In a trove of texts leaked in December 2022, Perry and Meadows' 2020 exchanges surfaced, illuminating an array of schemes and outlandish notions aimed at reversing Trump's defeat. Perry sent YouTube conspiracy-theory videos about election-meddling Italian satellites, asking Meadows why the Italian government couldn't help the group's cause. Perry suggested seizing voting machines with a "cyber forensic team" after the election, and putting them under lock and key.
Perry went on to urge Meadows to get Acting Attorney General Jeffrey Rosen replaced with a Trump-friendly figure in the DOJ, Jeffrey Clark. After Trump ordered Rosen to declare the election corrupt, Rosen refused. Trump responded by threatening to replace Rosen with Clark, who'd concocted a plan to help overturn the election results, but the then-president backed down from after a fiery meeting where several DOJ officials and Trump's own White House counsel, Pat Cipollone, threatened to quit in response. Those exchanges are now part of the reason the DOJ wants access to Perry's cell phone contents.
But back in July of 2022, House Oversight Committee members knew significantly less about Perry's role. They subpoenaed Perry, who responded by denying the legitimacy of the committee he now sits on, and refused to testify.
Perry may have been behind the push to fire Acting Attorney General Jeffrey Rosen and replace him with a pro-Trump underling, one of the darkest moments of the coup attempt.
The committee's chair at the time, Rep. Jamie Raskin, D-Md., had the authority to file contempt charges against Perry. But as CNN's Manu Raju reported, Raskin seemed to have "little appetite to refer House Republicans who defy subpoenas to DOJ on contempt charges -- saying it could lead to 'wild goose chases.'
Rep. Jamie Raskin signaled to me he has little appetite to refer House Rs who defy subpoenas to DOJ on contempt charges — saying it could lead to “wild goose chases.”
— Manu Raju (@mkraju) July 22, 2022
“Well, we haven't made a decision as a committee about this but I'm giving you my opinion,”
"I don't know that Congress can take a member of Congress to court under the speech or debate clause," Raskin said, referring to Perry's defense that his cell phone conversations were immune from collection. "But our point here is not to come up with, you know, a dozen new dazzling theories to end up in a lot of wild goose chases all over the land."
"Our point is to bring back a report to the American people to Congress about what happened to us," Raskin told Raju.
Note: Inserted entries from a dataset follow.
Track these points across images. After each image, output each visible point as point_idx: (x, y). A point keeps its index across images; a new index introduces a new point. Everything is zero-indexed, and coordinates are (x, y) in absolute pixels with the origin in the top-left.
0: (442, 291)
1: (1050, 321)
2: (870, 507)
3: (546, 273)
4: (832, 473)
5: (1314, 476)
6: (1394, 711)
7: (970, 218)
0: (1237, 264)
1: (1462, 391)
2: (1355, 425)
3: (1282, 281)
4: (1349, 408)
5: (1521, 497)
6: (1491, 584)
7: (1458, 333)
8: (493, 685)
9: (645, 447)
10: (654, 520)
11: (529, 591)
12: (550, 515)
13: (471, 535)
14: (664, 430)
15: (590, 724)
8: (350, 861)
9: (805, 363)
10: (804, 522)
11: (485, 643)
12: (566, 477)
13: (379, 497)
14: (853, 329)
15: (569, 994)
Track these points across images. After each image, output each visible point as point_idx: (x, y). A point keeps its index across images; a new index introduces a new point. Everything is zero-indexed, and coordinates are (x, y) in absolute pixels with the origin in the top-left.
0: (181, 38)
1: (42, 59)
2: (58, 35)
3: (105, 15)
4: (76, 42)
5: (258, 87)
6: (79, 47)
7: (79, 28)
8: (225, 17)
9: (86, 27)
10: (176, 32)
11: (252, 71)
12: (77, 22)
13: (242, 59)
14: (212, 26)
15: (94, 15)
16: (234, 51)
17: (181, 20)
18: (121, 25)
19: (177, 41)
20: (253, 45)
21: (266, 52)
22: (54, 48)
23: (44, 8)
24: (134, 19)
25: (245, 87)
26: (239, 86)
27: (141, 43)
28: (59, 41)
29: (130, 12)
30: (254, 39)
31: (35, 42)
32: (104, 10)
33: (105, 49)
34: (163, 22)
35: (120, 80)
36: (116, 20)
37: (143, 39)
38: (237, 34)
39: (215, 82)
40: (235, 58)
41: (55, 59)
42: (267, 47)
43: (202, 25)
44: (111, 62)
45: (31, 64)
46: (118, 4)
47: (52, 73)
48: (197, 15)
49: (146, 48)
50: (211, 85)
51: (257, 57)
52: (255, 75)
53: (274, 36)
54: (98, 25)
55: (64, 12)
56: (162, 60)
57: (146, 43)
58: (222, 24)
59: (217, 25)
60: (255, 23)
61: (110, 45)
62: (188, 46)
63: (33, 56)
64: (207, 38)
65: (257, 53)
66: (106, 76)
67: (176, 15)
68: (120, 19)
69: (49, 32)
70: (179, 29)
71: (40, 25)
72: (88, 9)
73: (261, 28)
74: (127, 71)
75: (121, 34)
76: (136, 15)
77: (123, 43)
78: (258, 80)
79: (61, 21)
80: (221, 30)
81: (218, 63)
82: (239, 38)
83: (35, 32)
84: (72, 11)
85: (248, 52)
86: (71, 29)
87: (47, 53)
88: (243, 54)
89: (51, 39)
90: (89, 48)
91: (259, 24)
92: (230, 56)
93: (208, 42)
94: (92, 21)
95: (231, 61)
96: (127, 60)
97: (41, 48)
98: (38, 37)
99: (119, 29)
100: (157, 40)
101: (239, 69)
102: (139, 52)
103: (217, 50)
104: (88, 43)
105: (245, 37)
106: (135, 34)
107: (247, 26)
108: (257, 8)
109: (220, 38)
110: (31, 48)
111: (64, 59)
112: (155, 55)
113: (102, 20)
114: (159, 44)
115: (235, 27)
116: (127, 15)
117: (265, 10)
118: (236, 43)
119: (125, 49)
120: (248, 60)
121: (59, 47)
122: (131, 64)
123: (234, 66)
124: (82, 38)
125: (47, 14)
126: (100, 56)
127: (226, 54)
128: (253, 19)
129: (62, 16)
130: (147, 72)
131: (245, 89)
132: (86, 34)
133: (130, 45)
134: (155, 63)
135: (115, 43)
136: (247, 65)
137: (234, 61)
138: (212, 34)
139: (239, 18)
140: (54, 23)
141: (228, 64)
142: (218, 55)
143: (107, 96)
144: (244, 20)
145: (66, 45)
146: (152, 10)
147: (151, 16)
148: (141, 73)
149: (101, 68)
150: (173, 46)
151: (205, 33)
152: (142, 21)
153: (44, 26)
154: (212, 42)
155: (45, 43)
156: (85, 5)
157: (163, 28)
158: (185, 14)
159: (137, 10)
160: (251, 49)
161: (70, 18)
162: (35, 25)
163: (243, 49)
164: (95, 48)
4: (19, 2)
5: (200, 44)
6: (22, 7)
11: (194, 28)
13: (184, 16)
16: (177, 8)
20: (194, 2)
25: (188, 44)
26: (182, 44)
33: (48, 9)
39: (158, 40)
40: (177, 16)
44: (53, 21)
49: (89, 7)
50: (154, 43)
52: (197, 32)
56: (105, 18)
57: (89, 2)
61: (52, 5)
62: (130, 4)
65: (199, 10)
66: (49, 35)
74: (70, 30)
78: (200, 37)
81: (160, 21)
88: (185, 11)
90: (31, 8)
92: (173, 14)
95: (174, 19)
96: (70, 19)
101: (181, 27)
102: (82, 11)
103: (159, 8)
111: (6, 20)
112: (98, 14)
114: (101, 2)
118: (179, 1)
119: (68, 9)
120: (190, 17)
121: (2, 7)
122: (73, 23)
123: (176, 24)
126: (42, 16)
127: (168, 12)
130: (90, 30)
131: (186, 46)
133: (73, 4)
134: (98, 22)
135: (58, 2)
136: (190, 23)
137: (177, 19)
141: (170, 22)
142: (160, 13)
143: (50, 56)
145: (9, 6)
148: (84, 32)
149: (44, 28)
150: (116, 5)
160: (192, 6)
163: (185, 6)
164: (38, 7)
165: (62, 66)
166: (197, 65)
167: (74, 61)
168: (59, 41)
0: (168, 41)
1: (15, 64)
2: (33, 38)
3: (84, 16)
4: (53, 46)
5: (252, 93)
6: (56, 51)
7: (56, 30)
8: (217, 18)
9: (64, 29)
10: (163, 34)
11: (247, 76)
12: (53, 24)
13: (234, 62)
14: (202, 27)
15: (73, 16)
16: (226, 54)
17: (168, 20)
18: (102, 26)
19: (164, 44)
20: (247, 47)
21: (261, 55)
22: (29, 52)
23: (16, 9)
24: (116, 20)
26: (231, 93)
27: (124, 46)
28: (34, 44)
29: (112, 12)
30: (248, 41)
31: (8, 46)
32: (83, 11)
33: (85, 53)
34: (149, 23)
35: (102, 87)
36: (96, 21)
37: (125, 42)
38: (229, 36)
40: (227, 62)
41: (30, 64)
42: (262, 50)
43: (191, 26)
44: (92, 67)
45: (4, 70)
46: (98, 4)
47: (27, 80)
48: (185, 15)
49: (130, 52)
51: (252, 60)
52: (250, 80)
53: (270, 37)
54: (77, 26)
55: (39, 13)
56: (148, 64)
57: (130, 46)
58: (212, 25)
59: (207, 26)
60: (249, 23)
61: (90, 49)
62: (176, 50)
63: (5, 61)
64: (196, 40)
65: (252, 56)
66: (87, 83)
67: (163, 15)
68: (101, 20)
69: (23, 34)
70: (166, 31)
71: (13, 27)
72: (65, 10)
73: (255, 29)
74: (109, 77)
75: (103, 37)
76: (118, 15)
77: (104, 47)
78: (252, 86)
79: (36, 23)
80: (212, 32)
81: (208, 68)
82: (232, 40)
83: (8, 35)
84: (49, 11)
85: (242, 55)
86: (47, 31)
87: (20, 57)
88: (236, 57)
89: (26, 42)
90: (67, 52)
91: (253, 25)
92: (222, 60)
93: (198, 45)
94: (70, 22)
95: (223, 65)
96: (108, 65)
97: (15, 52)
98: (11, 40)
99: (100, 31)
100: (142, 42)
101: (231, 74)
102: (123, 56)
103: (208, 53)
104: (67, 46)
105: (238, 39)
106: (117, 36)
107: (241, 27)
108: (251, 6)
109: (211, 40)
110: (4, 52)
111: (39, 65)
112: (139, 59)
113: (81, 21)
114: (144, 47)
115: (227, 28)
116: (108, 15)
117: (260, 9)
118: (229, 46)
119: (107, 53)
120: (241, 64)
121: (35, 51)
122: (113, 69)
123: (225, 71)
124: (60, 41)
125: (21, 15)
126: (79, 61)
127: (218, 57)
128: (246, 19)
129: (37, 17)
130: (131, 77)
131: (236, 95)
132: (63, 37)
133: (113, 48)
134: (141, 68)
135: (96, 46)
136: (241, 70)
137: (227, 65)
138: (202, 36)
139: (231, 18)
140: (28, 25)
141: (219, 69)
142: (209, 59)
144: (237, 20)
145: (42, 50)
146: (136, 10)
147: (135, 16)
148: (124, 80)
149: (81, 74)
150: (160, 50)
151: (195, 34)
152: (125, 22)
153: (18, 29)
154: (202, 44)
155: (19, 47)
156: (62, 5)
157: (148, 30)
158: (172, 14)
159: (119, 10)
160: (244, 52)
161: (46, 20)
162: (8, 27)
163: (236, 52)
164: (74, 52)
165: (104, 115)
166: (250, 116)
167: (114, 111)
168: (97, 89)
Rather than facing contempt charges, Perry was referred to the House Ethics Committee, along with other members who refused to obey subpoena orders. But with a Republican majority in the House and Kevin McCarthy holding the speaker's gavel, both the Ethics Committee and the House ethics review office have become partisan chokepoints.
These days, Raskin sees Trump's indictment as imminent.
"We think there will be charges probably on some things we didn't even have, because we don't have all of the prosecutorial resources that the Department of Justice has, and so we think they probably collected a lot more evidence than we got," he told MSNBC on Friday.
Even if Raskin's prediction is correct, Perry's role in Trump's Jan. 6 plans may remain under a shroud of congressional secrecy. The party whose subpoenas he once dodged now, for its own reasons, has Perry's back in his tug-of-war with the DOJ.
On Feb. 23, the DOJ will get its chance to ask an appeals court in Washington for access to Perry's phone contents. House Democratic leaders will once again fight to keep Perry's evidence from coming out at all.